Michael Yee: Hi, guys. Thank you for the question, and congrats on a great quarter. We had a follow-up question on pain and then a question on vanza. On the acute and chronic pain, can you just remind me, since you’ve never disclosed doses, should we expect that it’s the same doses used in the Phase 2 and also the Lyrica and Vicodin doses as a control, or basically the doses from the label, and is that pretty well understood? And then from a safety tolerability standpoint, I think there was a QT study that had completed, so was there anything to disclose there? That would be great to hear if that was the case. That’d be a positive. And then on VANS, I know that there was questions around non-inferiority and superiority, and I know it’s power potentially for superiority, but can you just remind us, is there a magnitude of clinical meaningfulness on FEV, et cetera, that you would deem to be meaningful, or is it more the totality of everything as well, like sweat chloride and the benefits that that may provide?
Thank you so much.
Reshma Kewalramani: Sure thing. Hey, Mike, let me start, and then I will ask Stuart to go over the research that Stuart and the team have done on vanza and what is valued vis-a-vis sweat chloride, etc. But I’ll go back to 548 to start and then I’ll set up the clinical trial structure for vanza. So to confirm, on the VX-548 acute pain phase 3 trials. It is exceptionally similar to the VX548 Phase 2 trials. Same pain conditions, abdominoplasty and bunionectomy. We selected the high dose, the dose that showed the benefit in the Phase 2 trial for the Phase 3 trial. And you are correct, standard labeled doses for the opioid. And on the Phase 2 diabetic peripheral neuropathy trial, correct, the Lyrica’s standard doses from the label.
The doses in the peripheral neuropathy phase 2 study are different than the acute pain doses, obviously, because one has chronic dosing and one is acute, And we need to make the appropriate adjustments so that we have the exposure we seek. But with regard to the reference arm, correct. It is the standard dosing from the label. Lastly, on vanzacaftor, remember, this is a study that is head-to-head versus Trikafta. The primary endpoint is PPF-EV1, because that’s the regulatory enabling endpoint. And recall, we have a key secondary endpoint that is on SWEC chloride, and this is very important because SWEC chloride is the direct, it’s the most direct readout of CFTR function. You know that there have been great debates about whether or not there is a ceiling on ppF-EV1.

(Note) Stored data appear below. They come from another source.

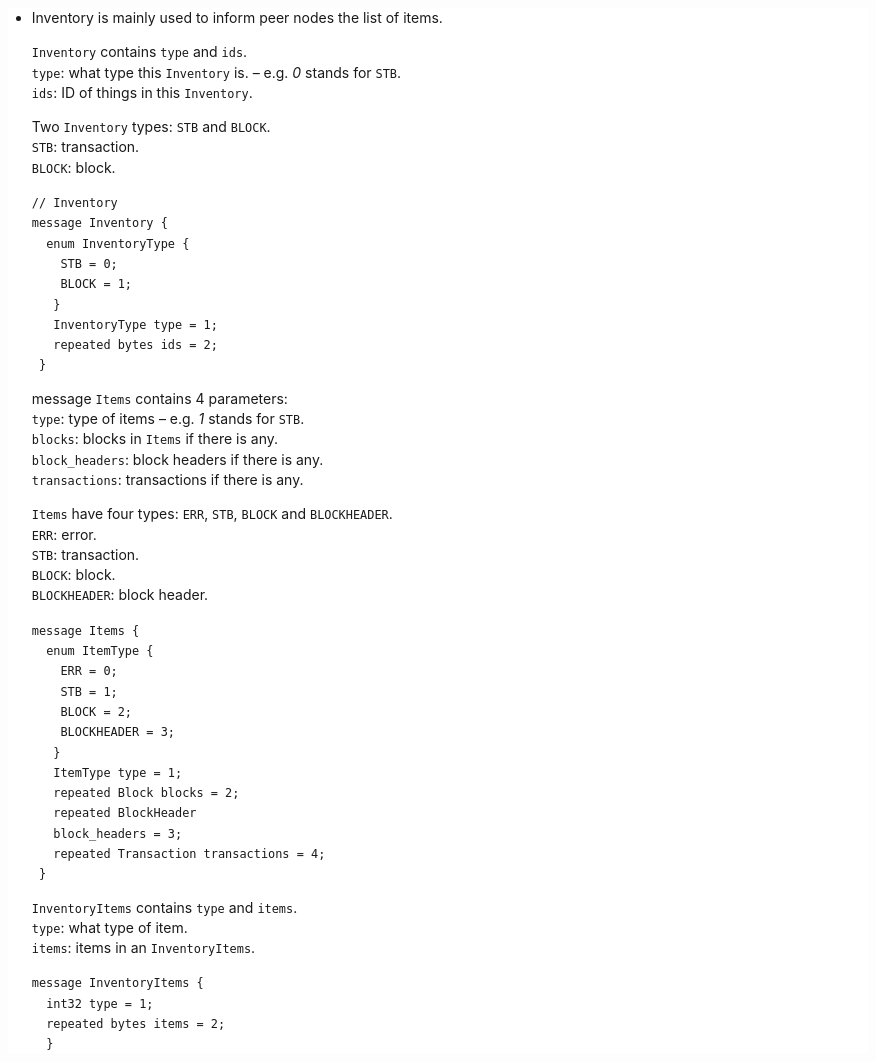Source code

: +	Inventory is mainly used to inform peer nodes the list of items.  

    `Inventory` contains `type` and `ids`.  
    `type`: what type this `Inventory` is. – e.g. _0_ stands for `STB`.  
    `ids`: ID of things in this `Inventory`.

    Two `Inventory` types: `STB` and `BLOCK`.  
    `STB`: transaction.  
    `BLOCK`: block.

        // Inventory 
        message Inventory {   
          enum InventoryType {     
            STB = 0;     
            BLOCK = 1;   
           }   
           InventoryType type = 1;   
           repeated bytes ids = 2; 
         }

    message `Items` contains 4 parameters:  
    `type`: type of items – e.g. _1_ stands for `STB`.  
    `blocks`: blocks in `Items` if there is any.  
    `block_headers`: block headers if there is any.  
    `transactions`: transactions if there is any.

    `Items` have four types: `ERR`, `STB`, `BLOCK` and `BLOCKHEADER`.  
    `ERR`: error.  
    `STB`: transaction.  
    `BLOCK`: block.  
    `BLOCKHEADER`: block header.

        message Items {   
          enum ItemType {     
            ERR = 0;     
            STB = 1;    
            BLOCK = 2;     
            BLOCKHEADER = 3;  
           }   
           ItemType type = 1;   
           repeated Block blocks = 2;   
           repeated BlockHeader 
           block_headers = 3;   
           repeated Transaction transactions = 4;
         }

    `InventoryItems` contains `type` and `items`.  
    `type`: what type of item.  
    `items`: items in an `InventoryItems`.

        message InventoryItems {   
          int32 type = 1;   
          repeated bytes items = 2;
          }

We can’t have better than normal lung function, right? But in terms of sweat chloride, that is how patients are diagnosed with the disease. And it is very well understood that if we provide better CFTR function benefit, that would show up in terms of sweat chloride. That is a secondary endpoint in the Phase 3 trial. And that’s what we’ve already studied and reported out in a variety of Phase 2 trials. And it does indeed look to be the case that the vanza triple is even better than, I know that’s a tall order, but it’s even better than TRIKAFTA. Over to you Stuart on the marketplace with that in mind.
Stuart Arbuckle: Yeah so Mike, just as Reshma said on the study, the primary end point is non-inferiority versus TRIKAFTA on FEV1, which as we know is an incredibly high bar, but we will be able to see you how vancicafeter does versus tricafter in the study. So that’s the first thing just to remind you. As Reshma said, we’re also looking at measures of superior CFTR function in patients. And when we’ve done research with physicians, even if the FEV1 benefit is the same with vanzacaftor. If we can demonstrate improved CFTR function, which as Reshma said, the pharmacodynamic measure of that is sweat chloride, there’s a lot of enthusiasm from physicians for a product which has that profile. In addition, just to remind you, vanzacaftor is also going to be a once a day regimen as well, which is also considered to be of benefit, particularly for those patients who have compliance challenges as well.